The ancient Romans had a phrase for it: Mens sana in corpore sano – “a healthy mind in a healthy body”, referring to the ideal balance for living a productive life. Thanks to coaches and community volunteers like Scottie Zucco, our keiki in Maui County are able to pursue sporting activities that enhance their lives. Zucco is the founder of the Aloha Volleyball club, which counts well over 100 participants and whose mission is to grow volleyball on Maui. The club does a lot a voluntary “behind the scenes” work, maintaining volleyball courts around Maui and running free tournaments year-round. The club also holds instructional camps and offers financial assistance as needed. Zucco has a fullschedule; in addition to his voluntary activities, he is a parttime PE teacher at Kula Elementary School and Achievement Academy, a Wailuku homeschool, and he coaches the Seabury Hall girls’ varsity volleyball team.
“My philosophy in coaching volleyball is about building character first; competition comes second,” says Zucco. “Young athletes mirror what their adult role models are doing, and I’m a believer in the system embraced by legendary UCLA basketball coach John Wooden. His “pyramid of success” stresses values such as hard work, enthusiasm, loyalty, self-control and commitment. A good coach has to care about each child, and these qualities define character,” he adds.
Zucco has done much to promote youth beach volleyball on Maui, a format that the NCAA has just recognized as a scholarship-eligible college sport.
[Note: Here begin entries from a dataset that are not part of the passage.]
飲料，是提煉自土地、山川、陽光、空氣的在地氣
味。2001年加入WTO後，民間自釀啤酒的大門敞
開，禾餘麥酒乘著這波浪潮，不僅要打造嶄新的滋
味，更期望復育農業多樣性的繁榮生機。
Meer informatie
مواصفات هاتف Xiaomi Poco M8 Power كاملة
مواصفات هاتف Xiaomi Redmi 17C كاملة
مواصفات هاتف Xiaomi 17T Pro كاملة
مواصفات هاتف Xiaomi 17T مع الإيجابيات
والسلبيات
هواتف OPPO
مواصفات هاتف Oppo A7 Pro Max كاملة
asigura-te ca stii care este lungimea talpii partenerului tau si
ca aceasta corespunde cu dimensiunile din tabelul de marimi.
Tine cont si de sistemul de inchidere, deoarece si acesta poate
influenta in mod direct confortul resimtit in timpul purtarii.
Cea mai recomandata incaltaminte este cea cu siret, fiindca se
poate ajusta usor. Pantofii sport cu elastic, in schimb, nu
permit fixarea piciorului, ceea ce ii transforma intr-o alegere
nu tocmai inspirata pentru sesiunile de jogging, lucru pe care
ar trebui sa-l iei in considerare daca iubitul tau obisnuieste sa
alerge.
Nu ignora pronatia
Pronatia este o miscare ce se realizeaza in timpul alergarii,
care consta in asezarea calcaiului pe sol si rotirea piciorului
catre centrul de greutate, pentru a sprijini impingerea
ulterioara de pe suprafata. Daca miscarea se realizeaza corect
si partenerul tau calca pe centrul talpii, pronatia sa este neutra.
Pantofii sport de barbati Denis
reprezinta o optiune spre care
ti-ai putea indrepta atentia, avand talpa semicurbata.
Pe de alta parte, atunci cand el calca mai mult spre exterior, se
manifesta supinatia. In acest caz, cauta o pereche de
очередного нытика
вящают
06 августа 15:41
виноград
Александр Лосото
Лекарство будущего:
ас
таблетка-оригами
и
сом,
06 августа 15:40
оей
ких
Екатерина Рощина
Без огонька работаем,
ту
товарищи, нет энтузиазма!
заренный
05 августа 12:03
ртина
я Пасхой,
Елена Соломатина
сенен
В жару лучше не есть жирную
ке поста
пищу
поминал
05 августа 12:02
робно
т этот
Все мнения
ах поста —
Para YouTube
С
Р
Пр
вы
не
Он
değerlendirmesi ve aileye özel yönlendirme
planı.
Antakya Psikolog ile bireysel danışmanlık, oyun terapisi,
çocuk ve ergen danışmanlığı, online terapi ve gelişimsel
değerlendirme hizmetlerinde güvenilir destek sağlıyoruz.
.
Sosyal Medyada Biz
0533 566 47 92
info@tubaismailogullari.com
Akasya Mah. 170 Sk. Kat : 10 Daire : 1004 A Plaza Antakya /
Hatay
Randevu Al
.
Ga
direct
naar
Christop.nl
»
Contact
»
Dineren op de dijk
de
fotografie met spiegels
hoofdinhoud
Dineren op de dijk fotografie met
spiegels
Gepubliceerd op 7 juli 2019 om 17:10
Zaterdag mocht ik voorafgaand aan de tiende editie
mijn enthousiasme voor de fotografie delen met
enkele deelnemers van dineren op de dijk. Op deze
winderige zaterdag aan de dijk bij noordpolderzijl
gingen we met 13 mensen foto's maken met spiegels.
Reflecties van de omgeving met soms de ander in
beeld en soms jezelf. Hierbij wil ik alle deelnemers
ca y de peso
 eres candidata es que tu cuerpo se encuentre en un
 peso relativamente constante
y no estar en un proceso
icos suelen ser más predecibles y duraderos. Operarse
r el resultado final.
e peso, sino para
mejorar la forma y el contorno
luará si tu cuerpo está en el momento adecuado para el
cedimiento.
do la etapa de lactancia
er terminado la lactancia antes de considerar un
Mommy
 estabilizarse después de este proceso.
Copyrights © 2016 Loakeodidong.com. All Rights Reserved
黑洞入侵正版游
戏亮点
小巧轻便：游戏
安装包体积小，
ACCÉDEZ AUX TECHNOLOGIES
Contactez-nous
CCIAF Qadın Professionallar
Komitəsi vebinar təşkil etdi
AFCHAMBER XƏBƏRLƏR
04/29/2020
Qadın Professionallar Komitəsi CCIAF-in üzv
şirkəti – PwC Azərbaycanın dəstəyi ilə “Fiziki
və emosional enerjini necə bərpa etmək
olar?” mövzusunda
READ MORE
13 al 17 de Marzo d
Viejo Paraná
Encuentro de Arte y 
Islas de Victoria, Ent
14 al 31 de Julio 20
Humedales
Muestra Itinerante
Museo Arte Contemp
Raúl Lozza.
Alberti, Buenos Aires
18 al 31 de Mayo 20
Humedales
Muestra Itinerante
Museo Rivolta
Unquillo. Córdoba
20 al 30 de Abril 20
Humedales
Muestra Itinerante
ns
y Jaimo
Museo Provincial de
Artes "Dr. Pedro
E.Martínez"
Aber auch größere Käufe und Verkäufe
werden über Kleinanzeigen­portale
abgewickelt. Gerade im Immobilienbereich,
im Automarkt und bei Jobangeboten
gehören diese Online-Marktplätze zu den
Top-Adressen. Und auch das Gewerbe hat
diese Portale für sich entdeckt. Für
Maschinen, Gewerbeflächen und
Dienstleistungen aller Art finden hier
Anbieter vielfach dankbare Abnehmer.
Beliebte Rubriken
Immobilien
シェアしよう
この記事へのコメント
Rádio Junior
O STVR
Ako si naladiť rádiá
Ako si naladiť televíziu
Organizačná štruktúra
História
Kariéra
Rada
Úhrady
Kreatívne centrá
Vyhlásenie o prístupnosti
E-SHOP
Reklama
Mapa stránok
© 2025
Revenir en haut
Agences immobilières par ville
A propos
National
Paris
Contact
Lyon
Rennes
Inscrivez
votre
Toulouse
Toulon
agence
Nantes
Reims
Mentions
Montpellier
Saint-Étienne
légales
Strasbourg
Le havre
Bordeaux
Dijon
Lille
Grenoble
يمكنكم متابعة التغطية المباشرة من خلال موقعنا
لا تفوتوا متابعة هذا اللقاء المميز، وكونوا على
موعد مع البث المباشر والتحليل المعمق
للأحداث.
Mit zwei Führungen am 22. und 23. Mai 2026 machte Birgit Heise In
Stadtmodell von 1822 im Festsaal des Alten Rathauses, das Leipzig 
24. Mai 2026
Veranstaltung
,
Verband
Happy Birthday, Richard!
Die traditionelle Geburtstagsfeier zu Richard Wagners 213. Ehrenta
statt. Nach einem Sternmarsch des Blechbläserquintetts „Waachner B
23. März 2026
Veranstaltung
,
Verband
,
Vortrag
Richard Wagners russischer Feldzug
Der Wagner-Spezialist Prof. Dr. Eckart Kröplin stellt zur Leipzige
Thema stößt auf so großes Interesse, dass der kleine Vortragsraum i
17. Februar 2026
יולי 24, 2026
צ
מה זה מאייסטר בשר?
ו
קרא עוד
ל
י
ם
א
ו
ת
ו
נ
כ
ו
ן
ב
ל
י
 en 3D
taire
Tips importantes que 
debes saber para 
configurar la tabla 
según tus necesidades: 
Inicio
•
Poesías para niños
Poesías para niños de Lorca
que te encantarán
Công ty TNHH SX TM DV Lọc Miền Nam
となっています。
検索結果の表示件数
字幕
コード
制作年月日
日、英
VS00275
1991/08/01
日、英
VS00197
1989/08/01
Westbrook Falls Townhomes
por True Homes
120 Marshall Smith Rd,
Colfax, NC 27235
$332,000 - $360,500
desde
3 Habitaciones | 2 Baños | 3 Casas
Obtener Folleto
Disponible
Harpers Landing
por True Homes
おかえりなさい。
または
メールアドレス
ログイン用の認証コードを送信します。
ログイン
He is quick to recognize that the rise in popularity in the both indoor and outdoor volleyball owes much to the hard work of other clubs in the community and growing cooperation amongst coaches. “Right now I’m working on plans to develop more courts and facilities,” says Zucco. “This year we pioneered a pilot High School beach league, and one of my goals is to see it develop as an official sport in the MIL.”